Just like a bossy older sister, DNA methylation tells the Polycomb complex where it can and cannot bind. That’s the gist of a recent paper showing that removing DNA methylation actually frees up the Polycomb machinery to bind to new places, changing gene expression.
DNA methylation is linked to Polycomb repression, but the question of whether this had anything to do with transcription was still up in the air.
So the research team in the U.K., U.S., and Australia figured they would learn a thing or two about this if they just got rid of DNA methylation altogether. Would Polycomb just replace DNA methylation with its tell-tale H3K27me3 marks in the exact same places? Or would something else happen?
They used severely hypomethylated mouse somatic cells (Dnmt1-/-) and genome-wide mapping to help answer those questions. Here’s some of what they found:
- Once DNA methylation was gone, H3K27me3 didn’t simply appear at those same formerly methylated promoters. Almost 1500 promoters had less H3K27me3 in Dnmt1-/- cells than in control cells. Only 81 promoters had more H3K27me3.
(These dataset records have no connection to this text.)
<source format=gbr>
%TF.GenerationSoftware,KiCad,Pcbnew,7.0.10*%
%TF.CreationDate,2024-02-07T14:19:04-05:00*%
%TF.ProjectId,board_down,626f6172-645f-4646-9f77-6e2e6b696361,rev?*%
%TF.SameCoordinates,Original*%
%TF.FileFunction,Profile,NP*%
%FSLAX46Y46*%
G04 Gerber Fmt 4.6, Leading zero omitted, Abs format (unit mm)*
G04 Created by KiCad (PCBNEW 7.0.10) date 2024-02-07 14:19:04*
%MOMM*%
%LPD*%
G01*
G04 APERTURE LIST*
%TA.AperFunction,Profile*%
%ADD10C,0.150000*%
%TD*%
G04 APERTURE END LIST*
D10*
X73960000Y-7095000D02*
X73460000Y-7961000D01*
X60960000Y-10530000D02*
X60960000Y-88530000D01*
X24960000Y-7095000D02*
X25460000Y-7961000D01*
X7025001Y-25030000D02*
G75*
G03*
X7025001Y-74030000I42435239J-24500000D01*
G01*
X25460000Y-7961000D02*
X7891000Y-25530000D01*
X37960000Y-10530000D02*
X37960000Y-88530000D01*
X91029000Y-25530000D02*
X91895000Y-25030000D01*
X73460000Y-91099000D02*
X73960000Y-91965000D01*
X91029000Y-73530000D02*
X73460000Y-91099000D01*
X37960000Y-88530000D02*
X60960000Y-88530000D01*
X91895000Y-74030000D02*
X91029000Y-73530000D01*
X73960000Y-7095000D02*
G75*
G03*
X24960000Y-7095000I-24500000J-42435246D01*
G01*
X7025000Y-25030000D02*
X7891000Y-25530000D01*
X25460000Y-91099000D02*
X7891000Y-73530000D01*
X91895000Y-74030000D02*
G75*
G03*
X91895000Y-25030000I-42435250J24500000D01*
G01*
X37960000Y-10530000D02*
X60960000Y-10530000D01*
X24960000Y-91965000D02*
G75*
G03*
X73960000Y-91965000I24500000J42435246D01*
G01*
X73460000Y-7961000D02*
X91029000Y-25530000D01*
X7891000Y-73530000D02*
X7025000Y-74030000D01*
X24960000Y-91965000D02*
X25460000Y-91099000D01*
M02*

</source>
- H3K27me3 winds up spreading out into regions outside of gene promoters and its location generally correlated with areas that used to have DNA methylation.
- Some genes normally repressed by PRC2 were expressed in hypomethylated cells.
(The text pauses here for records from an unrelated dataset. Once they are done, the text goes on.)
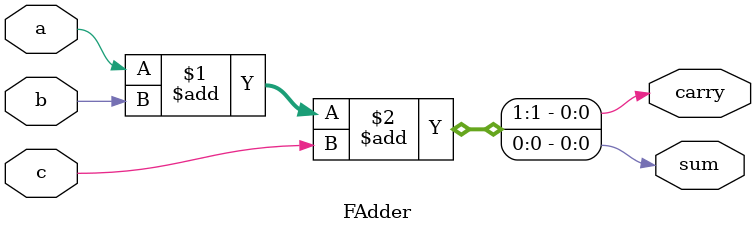
<source format=v>
`include "hadder.v"

module FAdder(output carry, sum, input a, b, c);
  assign {carry, sum} = a + b + c;
endmodule

</source>
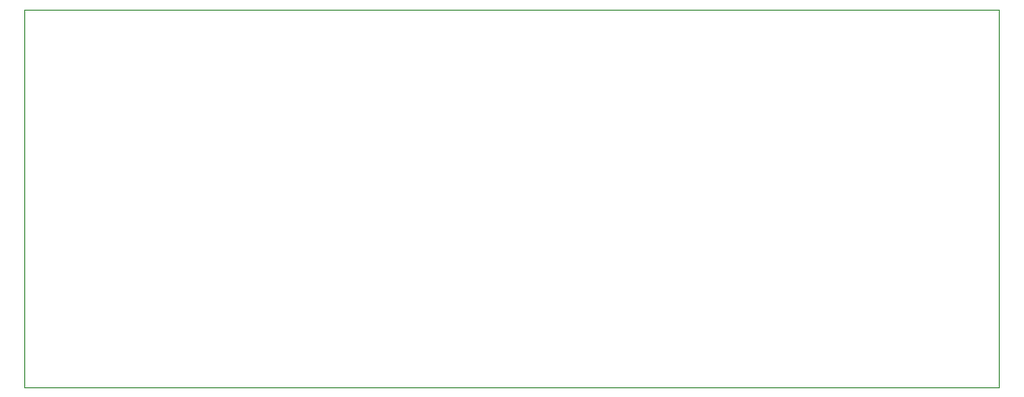
<source format=gbr>
%TF.GenerationSoftware,KiCad,Pcbnew,8.0.6*%
%TF.CreationDate,2025-05-31T15:30:40+01:00*%
%TF.ProjectId,Leo_Ground,4c656f5f-4772-46f7-956e-642e6b696361,rev?*%
%TF.SameCoordinates,Original*%
%TF.FileFunction,Profile,NP*%
%FSLAX46Y46*%
G04 Gerber Fmt 4.6, Leading zero omitted, Abs format (unit mm)*
G04 Created by KiCad (PCBNEW 8.0.6) date 2025-05-31 15:30:40*
%MOMM*%
%LPD*%
G01*
G04 APERTURE LIST*
%TA.AperFunction,Profile*%
%ADD10C,0.050000*%
%TD*%
G04 APERTURE END LIST*
D10*
X116000000Y-77500000D02*
X201000000Y-77500000D01*
X201000000Y-110500000D01*
X116000000Y-110500000D01*
X116000000Y-77500000D01*
M02*

</source>
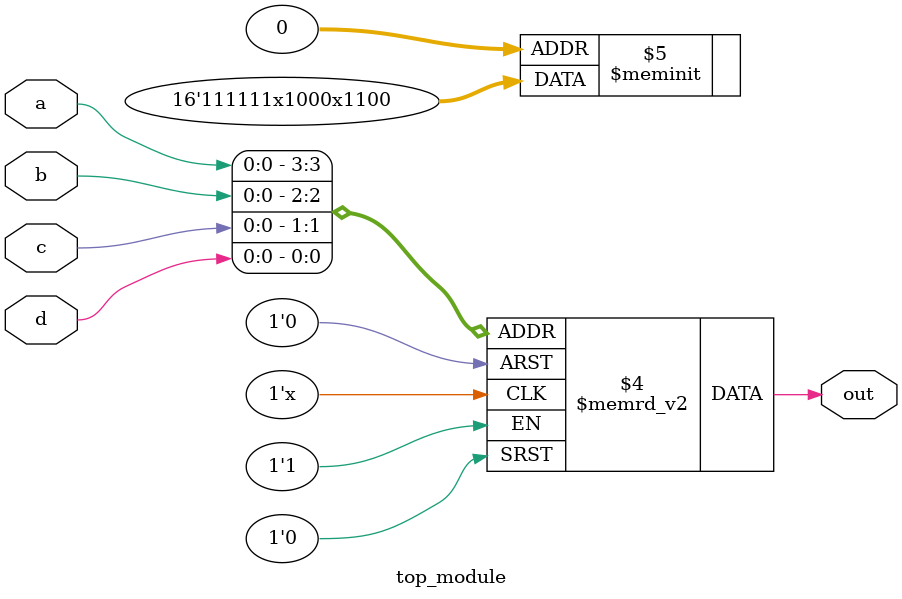
<source format=sv>
module top_module (
    input a,
    input b,
    input c,
    input d,
    output reg out
);

always @(*) begin
    case ({a,b,c,d})
        4'b0000 : out = 1'b0;
        4'b0001 : out = 1'b0;
        4'b0010 : out = 1'b1;
        4'b0011 : out = 1'b1;
        4'b0100 : out = 1'bx;
        4'b0101 : out = 1'b0;
        4'b0110 : out = 1'b0;
        4'b0111 : out = 1'b0;
        4'b1000 : out = 1'b1;
        4'b1001 : out = 1'bx;
        4'b1010 : out = 1'b1;
        4'b1011 : out = 1'b1;
        4'b1100 : out = 1'b1;
        4'b1101 : out = 1'b1;
        4'b1110 : out = 1'b1;
        4'b1111 : out = 1'b1;
        default : out = 1'b0;
    endcase
end

endmodule

</source>
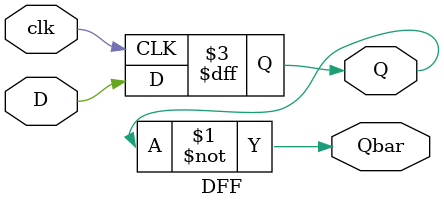
<source format=v>
`timescale 1ns / 1ps


module DFF(
    input clk, D,
    output reg Q, 
    output Qbar
    );
assign Qbar = ~Q;
always @(posedge clk)
begin
    Q <= D;
    
end
endmodule

</source>
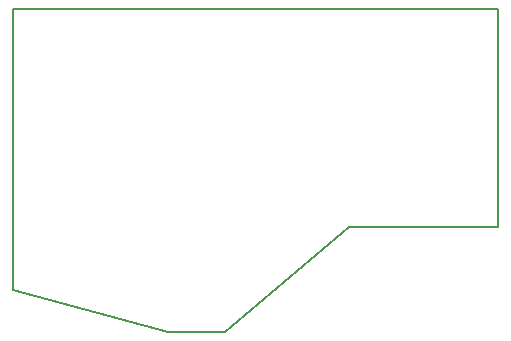
<source format=gbr>
%TF.GenerationSoftware,KiCad,Pcbnew,8.0.1*%
%TF.CreationDate,2024-08-07T22:17:08+12:00*%
%TF.ProjectId,Stm32_Bluepill Breakout,53746d33-325f-4426-9c75-6570696c6c20,rev?*%
%TF.SameCoordinates,Original*%
%TF.FileFunction,Profile,NP*%
%FSLAX46Y46*%
G04 Gerber Fmt 4.6, Leading zero omitted, Abs format (unit mm)*
G04 Created by KiCad (PCBNEW 8.0.1) date 2024-08-07 22:17:08*
%MOMM*%
%LPD*%
G01*
G04 APERTURE LIST*
%TA.AperFunction,Profile*%
%ADD10C,0.200000*%
%TD*%
G04 APERTURE END LIST*
D10*
X165200000Y-86300000D02*
X152600000Y-86300000D01*
X142100000Y-95200000D01*
X137300000Y-95200000D01*
X124200000Y-91700000D01*
X124200000Y-67900000D01*
X165200000Y-67900000D01*
X165200000Y-86300000D01*
M02*

</source>
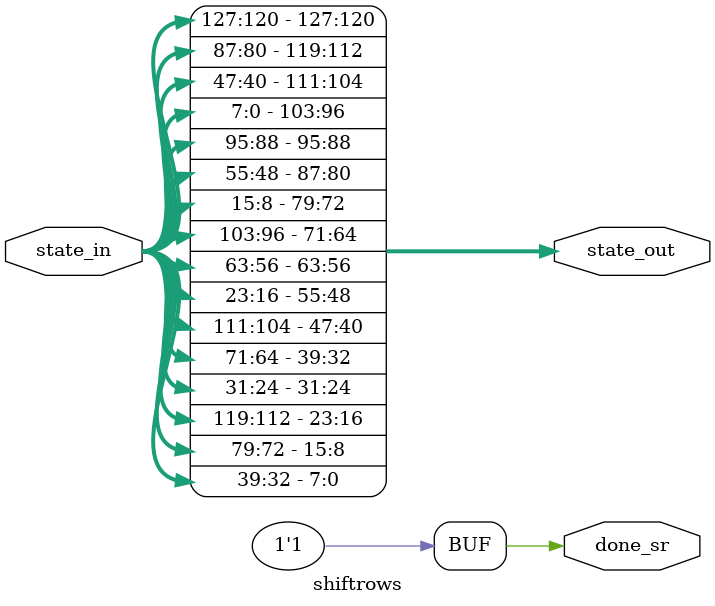
<source format=v>
module shiftrows (
    input  [127:0] state_in,
    output [127:0] state_out,
    output         done_sr
);

  // Reorganização dos bytes conforme ShiftRows padrão AES
  assign state_out = {
    state_in[127:120], // b0
    state_in[87:80],   // b5
    state_in[47:40],   // b10
    state_in[7:0],     // b15

    state_in[95:88],   // b4
    state_in[55:48],   // b9
    state_in[15:8],    // b14
    state_in[103:96],  // b3

    state_in[63:56],   // b8
    state_in[23:16],   // b13
    state_in[111:104], // b2
    state_in[71:64],   // b7

    state_in[31:24],   // b12
    state_in[119:112], // b1
    state_in[79:72],   // b6
    state_in[39:32]    // b11
  };

  // Como é combinacional, a saída está sempre pronta
  assign done_sr = 1'b1;

endmodule


</source>
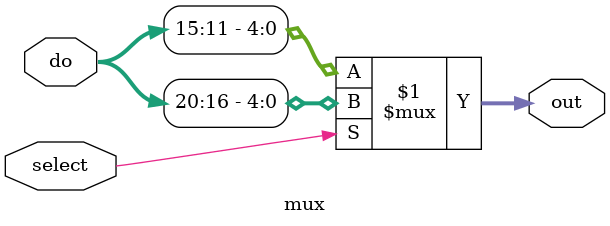
<source format=v>
module mux(
input select,
input [31:0] do,
output [4:0] out
    );
        assign out = select ? do[20:16] : do[15:11];
    
endmodule

</source>
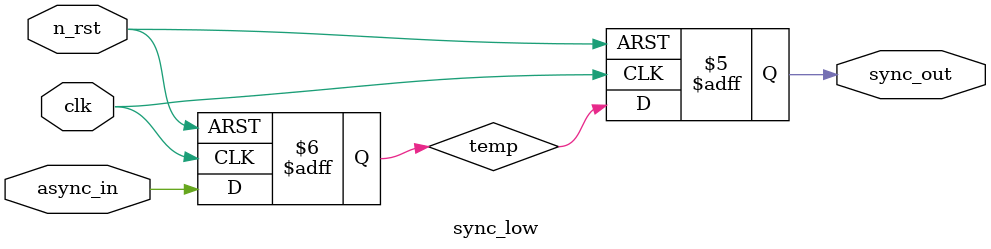
<source format=sv>

module sync_low (
	
	input wire clk,
	input wire n_rst,
	input wire async_in,
	output reg sync_out
);


reg temp;
	
always_ff @ (posedge clk, negedge n_rst)
begin
	if (1'b0 == n_rst)
		begin
			temp <= 0;
		end
	else
		begin
			temp <= async_in;
		end
end

always_ff @ (posedge clk, negedge n_rst)
begin
	if (1'b0 == n_rst)
		begin
			sync_out <= 0;
		end
	else
		begin
			sync_out <= temp;
		end
end

endmodule


</source>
Why didn’t H3K27me3 go up more at promoters in hypomethylated cells? The researchers say that PRC2 is probably diluted from its normal targets in those cells.
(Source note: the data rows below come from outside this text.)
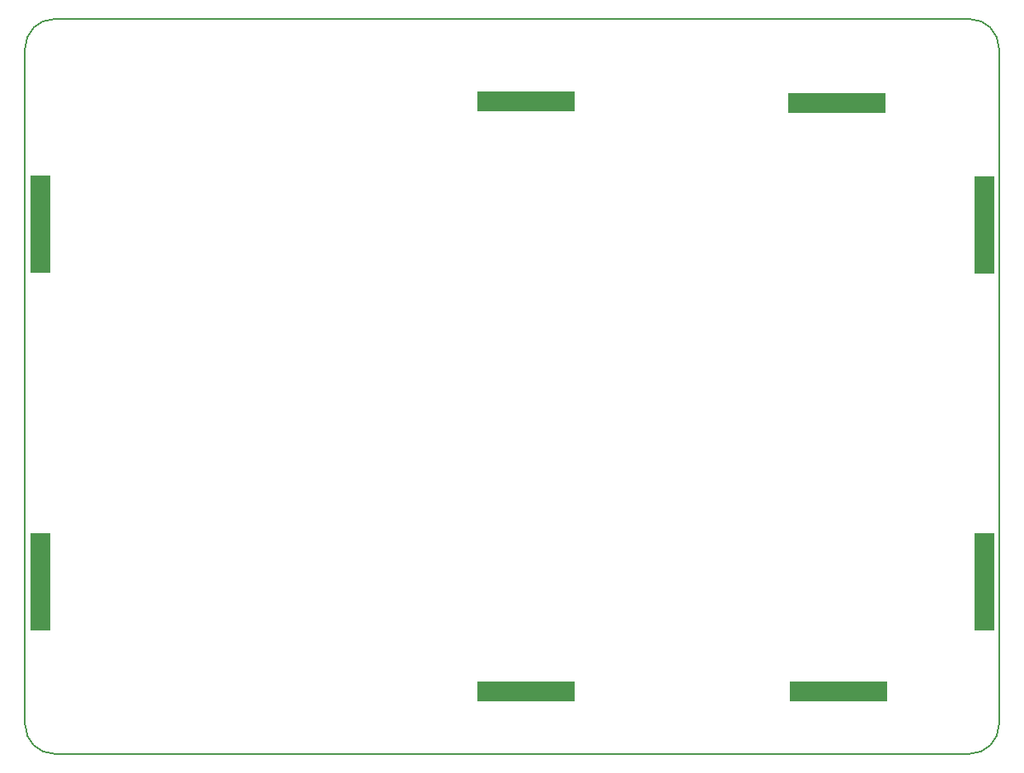
<source format=gbr>
%TF.GenerationSoftware,KiCad,Pcbnew,5.0.1*%
%TF.CreationDate,2019-01-19T14:59:35-06:00*%
%TF.ProjectId,NFCJig,4E46434A69672E6B696361645F706362,rev?*%
%TF.SameCoordinates,Original*%
%TF.FileFunction,Paste,Top*%
%TF.FilePolarity,Positive*%
%FSLAX46Y46*%
G04 Gerber Fmt 4.6, Leading zero omitted, Abs format (unit mm)*
G04 Created by KiCad (PCBNEW 5.0.1) date Sat 19 Jan 2019 02:59:35 PM CST*
%MOMM*%
%LPD*%
G01*
G04 APERTURE LIST*
%ADD10C,0.150000*%
%ADD11R,10.000000X2.100000*%
%ADD12R,2.100000X10.000000*%
G04 APERTURE END LIST*
D10*
X207000000Y-131500000D02*
X207000000Y-131000000D01*
X107000000Y-131500000D02*
X107000000Y-131000000D01*
X107000000Y-62000000D02*
X107000000Y-67000000D01*
X207000000Y-62000000D02*
X207000000Y-67000000D01*
X204000000Y-134500000D02*
X110000000Y-134500000D01*
X110000000Y-59000000D02*
X204000000Y-59000000D01*
X107000000Y-131000000D02*
X107000000Y-67000000D01*
X207000000Y-67000000D02*
X207000000Y-131000000D01*
X207000000Y-131500000D02*
G75*
G02X204000000Y-134500000I-3000000J0D01*
G01*
X110000000Y-134500000D02*
G75*
G02X107000000Y-131500000I0J3000000D01*
G01*
X107000000Y-62000000D02*
G75*
G02X110000000Y-59000000I3000000J0D01*
G01*
X204000000Y-59000000D02*
G75*
G02X207000000Y-62000000I0J-3000000D01*
G01*
D11*
X158450000Y-67500000D03*
X190500000Y-128050000D03*
X158450000Y-128050000D03*
D12*
X108550000Y-80100000D03*
D11*
X190350000Y-67650000D03*
D12*
X205500000Y-80150000D03*
X205500000Y-116800000D03*
X108550000Y-116800000D03*
M02*

</source>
“The global DNA methylation terrain essentially shrinks the ‘epigenetic space’ available to the Polycomb machinery by masking potential binding sites,” says Richard Meehan of the MRC Human Genetics Unit, University of Edinburgh and Western General Hospital. “Remove this restriction, and Polycomb-mediated repression dilutes from its normal address points and can migrate to new landing pads, introducing a silencing state that was paradoxically prevented by local DNA methylation.”
Read all the details at Genome Biology, March 2013.